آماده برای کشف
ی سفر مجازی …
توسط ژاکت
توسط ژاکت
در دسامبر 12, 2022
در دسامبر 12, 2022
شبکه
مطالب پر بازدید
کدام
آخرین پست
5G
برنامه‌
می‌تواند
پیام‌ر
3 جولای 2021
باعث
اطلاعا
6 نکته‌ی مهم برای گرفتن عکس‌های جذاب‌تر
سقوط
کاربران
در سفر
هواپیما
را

################

▶ [Exercise objective]: Collect every line in the records that contains the string "برای", and reproduce each such line in full.

▶ [Written reply]:
آماده برای کشف
6 نکته‌ی مهم برای گرفتن عکس‌های جذاب‌تر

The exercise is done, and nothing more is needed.